(Items listed in a dataset)

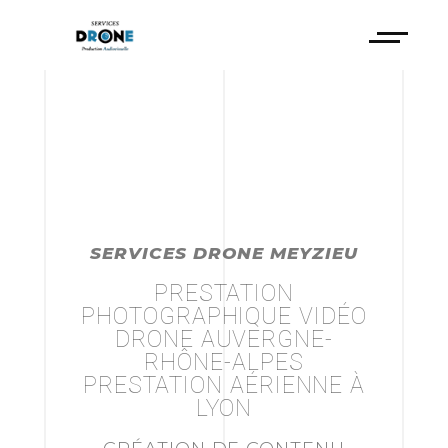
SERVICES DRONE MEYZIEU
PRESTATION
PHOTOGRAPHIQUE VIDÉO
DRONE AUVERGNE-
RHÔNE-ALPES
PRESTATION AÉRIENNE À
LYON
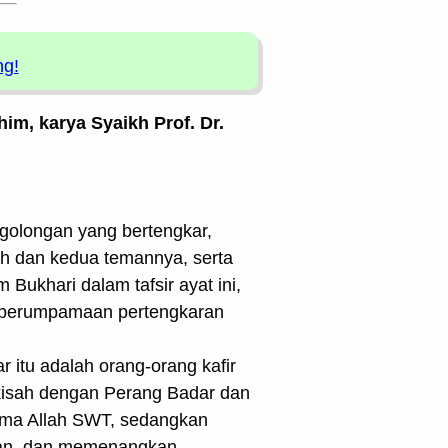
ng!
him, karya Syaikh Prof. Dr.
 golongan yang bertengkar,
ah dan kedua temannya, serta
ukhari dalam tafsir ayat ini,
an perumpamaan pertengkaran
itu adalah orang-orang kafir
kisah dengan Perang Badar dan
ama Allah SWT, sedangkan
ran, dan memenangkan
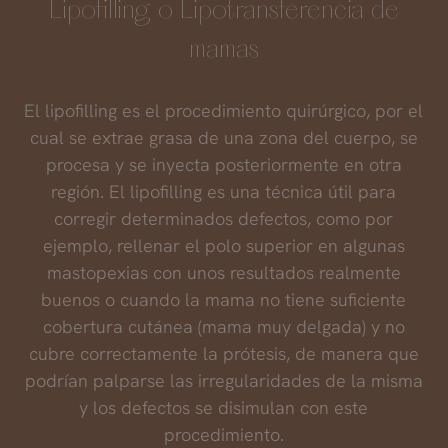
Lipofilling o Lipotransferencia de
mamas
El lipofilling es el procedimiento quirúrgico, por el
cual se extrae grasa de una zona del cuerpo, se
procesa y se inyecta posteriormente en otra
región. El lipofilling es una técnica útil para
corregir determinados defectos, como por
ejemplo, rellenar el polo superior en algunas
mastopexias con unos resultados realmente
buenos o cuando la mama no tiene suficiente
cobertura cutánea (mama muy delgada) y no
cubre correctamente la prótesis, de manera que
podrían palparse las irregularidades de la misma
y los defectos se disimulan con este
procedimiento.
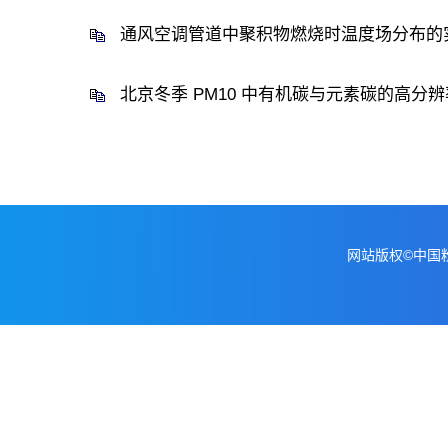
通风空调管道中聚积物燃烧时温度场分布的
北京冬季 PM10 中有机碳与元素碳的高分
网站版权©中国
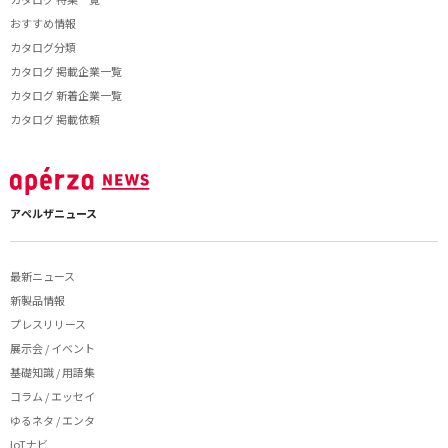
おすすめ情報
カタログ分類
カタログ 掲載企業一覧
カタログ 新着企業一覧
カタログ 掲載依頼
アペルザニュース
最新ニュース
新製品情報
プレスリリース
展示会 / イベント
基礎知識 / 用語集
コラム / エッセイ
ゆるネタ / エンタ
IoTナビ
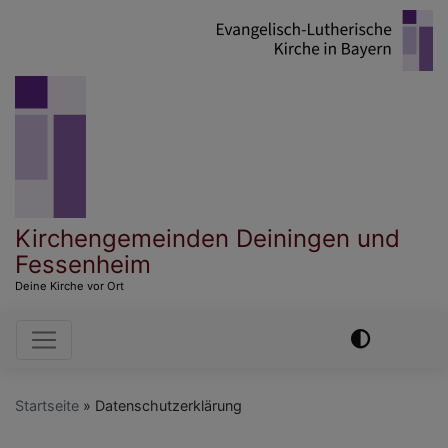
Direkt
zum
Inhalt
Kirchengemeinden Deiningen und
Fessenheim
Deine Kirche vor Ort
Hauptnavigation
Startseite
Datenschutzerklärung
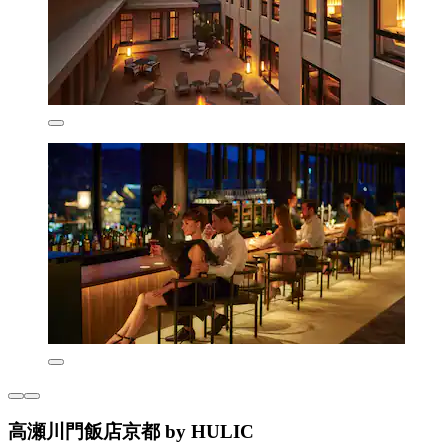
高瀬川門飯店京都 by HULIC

- [TASK STATEMENT]: All of the entries above are to be written out exactly, with no pictures.

- [TASK OUTPUT]:
SERVICES DRONE MEYZIEU
PRESTATION
PHOTOGRAPHIQUE VIDÉO
DRONE AUVERGNE-
RHÔNE-ALPES
PRESTATION AÉRIENNE À
LYON
ng!
him, karya Syaikh Prof. Dr.
 golongan yang bertengkar,
ah dan kedua temannya, serta
ukhari dalam tafsir ayat ini,
an perumpamaan pertengkaran
itu adalah orang-orang kafir
kisah dengan Perang Badar dan
ama Allah SWT, sedangkan
ran, dan memenangkan
Lipofilling o Lipotransferencia de
mamas
El lipofilling es el procedimiento quirúrgico, por el
cual se extrae grasa de una zona del cuerpo, se
procesa y se inyecta posteriormente en otra
región. El lipofilling es una técnica útil para
corregir determinados defectos, como por
ejemplo, rellenar el polo superior en algunas
mastopexias con unos resultados realmente
buenos o cuando la mama no tiene suficiente
cobertura cutánea (mama muy delgada) y no
cubre correctamente la prótesis, de manera que
podrían palparse las irregularidades de la misma
y los defectos se disimulan con este
procedimiento.
通风空调管道中聚积物燃烧时温度场分布的
北京冬季 PM10 中有机碳与元素碳的高分
网站版权©中国
おすすめ情報
カタログ分類
カタログ 掲載企業一覧
カタログ 新着企業一覧
カタログ 掲載依頼
アペルザニュース
最新ニュース
新製品情報
プレスリリース
展示会 / イベント
基礎知識 / 用語集
コラム / エッセイ
ゆるネタ / エンタ
IoTナビ
Direkt
zum
Inhalt
Kirchengemeinden Deiningen und
Fessenheim
Deine Kirche vor Ort
Hauptnavigation
Startseite
Datenschutzerklärung
高瀬川門飯店京都 by HULIC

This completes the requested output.